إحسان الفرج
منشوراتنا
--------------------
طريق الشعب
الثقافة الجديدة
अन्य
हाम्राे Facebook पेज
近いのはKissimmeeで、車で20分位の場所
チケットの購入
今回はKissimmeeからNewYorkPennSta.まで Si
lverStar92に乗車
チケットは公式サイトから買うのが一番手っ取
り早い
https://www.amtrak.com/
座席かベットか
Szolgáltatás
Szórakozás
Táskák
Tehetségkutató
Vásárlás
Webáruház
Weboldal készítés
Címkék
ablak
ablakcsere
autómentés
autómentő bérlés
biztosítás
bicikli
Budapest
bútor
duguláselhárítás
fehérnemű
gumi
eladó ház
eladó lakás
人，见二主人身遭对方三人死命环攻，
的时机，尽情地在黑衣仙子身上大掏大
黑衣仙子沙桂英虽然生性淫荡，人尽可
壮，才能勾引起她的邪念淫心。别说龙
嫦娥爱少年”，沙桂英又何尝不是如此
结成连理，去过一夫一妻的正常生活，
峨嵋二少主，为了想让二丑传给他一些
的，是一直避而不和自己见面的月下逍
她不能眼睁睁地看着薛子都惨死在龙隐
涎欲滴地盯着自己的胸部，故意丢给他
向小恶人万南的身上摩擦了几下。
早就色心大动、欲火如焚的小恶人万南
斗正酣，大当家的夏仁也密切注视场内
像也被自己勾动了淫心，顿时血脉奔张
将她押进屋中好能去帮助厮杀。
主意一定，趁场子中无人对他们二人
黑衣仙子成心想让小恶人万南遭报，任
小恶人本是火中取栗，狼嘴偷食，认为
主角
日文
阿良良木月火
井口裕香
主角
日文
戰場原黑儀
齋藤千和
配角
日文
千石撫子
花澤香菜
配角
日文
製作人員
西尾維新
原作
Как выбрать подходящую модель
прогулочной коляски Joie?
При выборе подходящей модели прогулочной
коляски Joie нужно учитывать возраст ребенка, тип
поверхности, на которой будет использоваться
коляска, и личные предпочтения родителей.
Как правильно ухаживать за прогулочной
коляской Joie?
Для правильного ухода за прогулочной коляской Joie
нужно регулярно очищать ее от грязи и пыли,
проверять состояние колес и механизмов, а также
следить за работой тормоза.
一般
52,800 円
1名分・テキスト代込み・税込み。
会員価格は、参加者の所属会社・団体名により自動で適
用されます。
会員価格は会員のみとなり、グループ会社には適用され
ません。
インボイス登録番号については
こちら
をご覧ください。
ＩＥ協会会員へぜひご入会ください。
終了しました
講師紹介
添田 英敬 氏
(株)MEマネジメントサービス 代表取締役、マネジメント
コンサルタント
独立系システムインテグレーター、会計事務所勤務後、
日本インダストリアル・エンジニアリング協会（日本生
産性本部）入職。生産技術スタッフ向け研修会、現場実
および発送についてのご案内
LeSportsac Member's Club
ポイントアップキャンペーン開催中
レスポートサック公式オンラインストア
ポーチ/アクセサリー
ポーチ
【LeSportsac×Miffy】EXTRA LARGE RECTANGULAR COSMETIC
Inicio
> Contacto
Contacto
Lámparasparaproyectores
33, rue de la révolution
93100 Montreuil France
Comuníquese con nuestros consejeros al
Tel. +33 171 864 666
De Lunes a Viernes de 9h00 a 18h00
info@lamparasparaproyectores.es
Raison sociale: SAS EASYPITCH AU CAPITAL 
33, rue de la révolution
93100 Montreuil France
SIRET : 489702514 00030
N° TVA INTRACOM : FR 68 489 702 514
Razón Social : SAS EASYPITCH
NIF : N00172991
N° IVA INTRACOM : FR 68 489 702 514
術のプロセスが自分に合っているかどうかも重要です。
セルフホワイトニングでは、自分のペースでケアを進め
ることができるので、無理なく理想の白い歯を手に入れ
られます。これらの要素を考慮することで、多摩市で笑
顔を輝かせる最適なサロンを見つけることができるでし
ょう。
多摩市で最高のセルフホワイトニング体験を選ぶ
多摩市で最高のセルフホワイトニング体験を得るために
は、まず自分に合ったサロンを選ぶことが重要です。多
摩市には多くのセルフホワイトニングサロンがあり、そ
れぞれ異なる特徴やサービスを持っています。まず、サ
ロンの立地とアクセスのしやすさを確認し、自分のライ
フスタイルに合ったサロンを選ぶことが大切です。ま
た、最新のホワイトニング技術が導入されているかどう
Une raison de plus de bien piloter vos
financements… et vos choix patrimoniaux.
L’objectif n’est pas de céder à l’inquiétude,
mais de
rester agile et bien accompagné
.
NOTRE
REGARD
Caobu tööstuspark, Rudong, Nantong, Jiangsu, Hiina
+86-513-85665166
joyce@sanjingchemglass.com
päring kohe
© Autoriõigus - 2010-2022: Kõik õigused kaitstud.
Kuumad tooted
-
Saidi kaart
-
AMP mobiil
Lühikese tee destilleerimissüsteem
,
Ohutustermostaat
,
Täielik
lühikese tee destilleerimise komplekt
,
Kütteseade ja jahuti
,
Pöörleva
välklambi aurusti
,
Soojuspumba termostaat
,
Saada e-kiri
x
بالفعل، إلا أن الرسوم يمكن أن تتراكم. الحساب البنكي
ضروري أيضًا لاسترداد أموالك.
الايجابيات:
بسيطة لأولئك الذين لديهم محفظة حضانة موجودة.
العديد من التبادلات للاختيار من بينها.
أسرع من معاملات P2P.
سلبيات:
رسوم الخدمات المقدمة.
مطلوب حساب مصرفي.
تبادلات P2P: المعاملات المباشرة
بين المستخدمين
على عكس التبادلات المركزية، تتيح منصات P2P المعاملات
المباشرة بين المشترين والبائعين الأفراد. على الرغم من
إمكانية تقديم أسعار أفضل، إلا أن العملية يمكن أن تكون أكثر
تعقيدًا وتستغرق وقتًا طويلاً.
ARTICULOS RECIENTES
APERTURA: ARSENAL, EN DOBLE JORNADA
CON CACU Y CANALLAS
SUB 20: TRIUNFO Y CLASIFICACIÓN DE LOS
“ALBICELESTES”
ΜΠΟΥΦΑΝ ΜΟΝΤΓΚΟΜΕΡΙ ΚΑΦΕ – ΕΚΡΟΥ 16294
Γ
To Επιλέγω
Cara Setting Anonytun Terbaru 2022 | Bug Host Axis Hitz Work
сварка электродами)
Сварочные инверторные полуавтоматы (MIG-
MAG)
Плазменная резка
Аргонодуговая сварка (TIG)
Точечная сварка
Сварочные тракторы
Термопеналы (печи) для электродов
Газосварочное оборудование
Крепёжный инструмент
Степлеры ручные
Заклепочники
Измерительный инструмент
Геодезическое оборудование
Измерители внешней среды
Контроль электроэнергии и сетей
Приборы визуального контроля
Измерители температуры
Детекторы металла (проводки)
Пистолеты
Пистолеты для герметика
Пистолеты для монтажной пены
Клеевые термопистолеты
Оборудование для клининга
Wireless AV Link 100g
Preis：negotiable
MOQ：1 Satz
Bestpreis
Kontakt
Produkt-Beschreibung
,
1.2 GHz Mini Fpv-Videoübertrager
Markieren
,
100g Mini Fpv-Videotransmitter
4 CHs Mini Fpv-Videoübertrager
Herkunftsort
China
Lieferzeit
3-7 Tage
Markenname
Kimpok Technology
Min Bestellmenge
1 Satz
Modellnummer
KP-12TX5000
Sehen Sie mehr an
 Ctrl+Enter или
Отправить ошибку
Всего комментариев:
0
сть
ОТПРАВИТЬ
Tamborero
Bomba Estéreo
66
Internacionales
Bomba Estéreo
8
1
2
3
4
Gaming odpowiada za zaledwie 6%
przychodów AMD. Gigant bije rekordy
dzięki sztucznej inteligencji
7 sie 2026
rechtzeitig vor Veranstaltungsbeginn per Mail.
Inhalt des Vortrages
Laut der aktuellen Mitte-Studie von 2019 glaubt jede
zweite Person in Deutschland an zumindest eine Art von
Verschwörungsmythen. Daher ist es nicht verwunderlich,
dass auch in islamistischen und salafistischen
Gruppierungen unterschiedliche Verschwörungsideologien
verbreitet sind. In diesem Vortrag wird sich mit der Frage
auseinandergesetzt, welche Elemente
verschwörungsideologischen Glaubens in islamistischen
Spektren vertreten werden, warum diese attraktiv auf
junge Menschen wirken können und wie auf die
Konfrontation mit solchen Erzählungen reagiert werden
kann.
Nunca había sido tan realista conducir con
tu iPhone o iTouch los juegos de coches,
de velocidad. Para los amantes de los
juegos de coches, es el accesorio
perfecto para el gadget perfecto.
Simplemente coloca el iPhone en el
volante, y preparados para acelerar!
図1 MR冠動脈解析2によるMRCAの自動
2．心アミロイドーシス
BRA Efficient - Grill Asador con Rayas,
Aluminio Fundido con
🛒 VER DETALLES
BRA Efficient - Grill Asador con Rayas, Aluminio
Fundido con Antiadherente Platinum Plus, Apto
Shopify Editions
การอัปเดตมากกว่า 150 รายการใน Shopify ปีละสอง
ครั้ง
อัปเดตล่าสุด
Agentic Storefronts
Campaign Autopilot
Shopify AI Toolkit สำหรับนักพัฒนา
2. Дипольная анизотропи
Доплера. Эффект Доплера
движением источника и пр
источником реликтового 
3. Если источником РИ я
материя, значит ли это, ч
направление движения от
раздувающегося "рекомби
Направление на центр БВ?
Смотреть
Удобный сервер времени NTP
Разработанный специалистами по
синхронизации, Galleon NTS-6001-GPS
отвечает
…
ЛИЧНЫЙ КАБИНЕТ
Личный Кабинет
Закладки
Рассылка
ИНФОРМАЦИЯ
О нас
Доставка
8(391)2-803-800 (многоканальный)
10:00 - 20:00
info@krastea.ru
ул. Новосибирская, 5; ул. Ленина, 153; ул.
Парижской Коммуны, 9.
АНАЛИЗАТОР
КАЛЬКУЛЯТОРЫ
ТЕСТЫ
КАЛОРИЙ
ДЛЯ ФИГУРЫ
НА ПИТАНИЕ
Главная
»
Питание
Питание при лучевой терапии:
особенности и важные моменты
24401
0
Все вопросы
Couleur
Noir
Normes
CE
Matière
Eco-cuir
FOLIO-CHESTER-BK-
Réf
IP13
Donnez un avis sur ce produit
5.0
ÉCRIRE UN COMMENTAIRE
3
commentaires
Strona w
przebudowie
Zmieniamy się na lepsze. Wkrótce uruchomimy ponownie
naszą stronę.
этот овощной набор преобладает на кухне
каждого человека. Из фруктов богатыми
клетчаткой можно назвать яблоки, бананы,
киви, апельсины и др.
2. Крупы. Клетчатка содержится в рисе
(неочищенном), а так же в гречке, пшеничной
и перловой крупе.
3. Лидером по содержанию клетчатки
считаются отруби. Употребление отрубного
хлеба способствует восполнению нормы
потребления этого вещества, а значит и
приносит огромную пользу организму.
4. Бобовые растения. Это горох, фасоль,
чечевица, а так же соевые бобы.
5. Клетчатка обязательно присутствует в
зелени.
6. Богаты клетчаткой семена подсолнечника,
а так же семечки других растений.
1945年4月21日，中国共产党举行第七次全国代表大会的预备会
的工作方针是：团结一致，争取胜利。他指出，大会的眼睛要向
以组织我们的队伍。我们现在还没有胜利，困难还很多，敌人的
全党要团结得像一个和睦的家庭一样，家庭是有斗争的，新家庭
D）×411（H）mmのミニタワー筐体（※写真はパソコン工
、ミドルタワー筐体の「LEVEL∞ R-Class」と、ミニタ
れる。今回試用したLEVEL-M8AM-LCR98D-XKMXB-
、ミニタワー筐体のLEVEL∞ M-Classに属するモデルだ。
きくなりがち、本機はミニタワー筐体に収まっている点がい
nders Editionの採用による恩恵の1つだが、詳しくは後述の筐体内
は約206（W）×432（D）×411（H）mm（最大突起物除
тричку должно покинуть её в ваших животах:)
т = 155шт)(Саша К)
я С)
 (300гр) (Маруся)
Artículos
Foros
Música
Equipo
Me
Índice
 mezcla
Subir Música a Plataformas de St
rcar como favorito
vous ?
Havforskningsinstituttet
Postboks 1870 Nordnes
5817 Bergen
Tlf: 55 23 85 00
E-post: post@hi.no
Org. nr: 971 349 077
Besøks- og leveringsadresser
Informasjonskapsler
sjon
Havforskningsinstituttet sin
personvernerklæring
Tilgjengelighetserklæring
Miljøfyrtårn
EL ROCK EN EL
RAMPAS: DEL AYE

···

## [Consigne]
Recopiez les lignes depuis le début jusqu'à la ligne contenant "коляски Joie нужно", celle-ci comprise. Remplacez-y "日文" par "中文" sans rien modifier d'autre.

## [Réponse rédigée]
إحسان الفرج
منشوراتنا
--------------------
طريق الشعب
الثقافة الجديدة
अन्य
हाम्राे Facebook पेज
近いのはKissimmeeで、車で20分位の場所
チケットの購入
今回はKissimmeeからNewYorkPennSta.まで Si
lverStar92に乗車
チケットは公式サイトから買うのが一番手っ取
り早い
https://www.amtrak.com/
座席かベットか
Szolgáltatás
Szórakozás
Táskák
Tehetségkutató
Vásárlás
Webáruház
Weboldal készítés
Címkék
ablak
ablakcsere
autómentés
autómentő bérlés
biztosítás
bicikli
Budapest
bútor
duguláselhárítás
fehérnemű
gumi
eladó ház
eladó lakás
人，见二主人身遭对方三人死命环攻，
的时机，尽情地在黑衣仙子身上大掏大
黑衣仙子沙桂英虽然生性淫荡，人尽可
壮，才能勾引起她的邪念淫心。别说龙
嫦娥爱少年”，沙桂英又何尝不是如此
结成连理，去过一夫一妻的正常生活，
峨嵋二少主，为了想让二丑传给他一些
的，是一直避而不和自己见面的月下逍
她不能眼睁睁地看着薛子都惨死在龙隐
涎欲滴地盯着自己的胸部，故意丢给他
向小恶人万南的身上摩擦了几下。
早就色心大动、欲火如焚的小恶人万南
斗正酣，大当家的夏仁也密切注视场内
像也被自己勾动了淫心，顿时血脉奔张
将她押进屋中好能去帮助厮杀。
主意一定，趁场子中无人对他们二人
黑衣仙子成心想让小恶人万南遭报，任
小恶人本是火中取栗，狼嘴偷食，认为
主角
中文
阿良良木月火
井口裕香
主角
中文
戰場原黑儀
齋藤千和
配角
中文
千石撫子
花澤香菜
配角
中文
製作人員
西尾維新
原作
Как выбрать подходящую модель
прогулочной коляски Joie?
При выборе подходящей модели прогулочной
коляски Joie нужно учитывать возраст ребенка, тип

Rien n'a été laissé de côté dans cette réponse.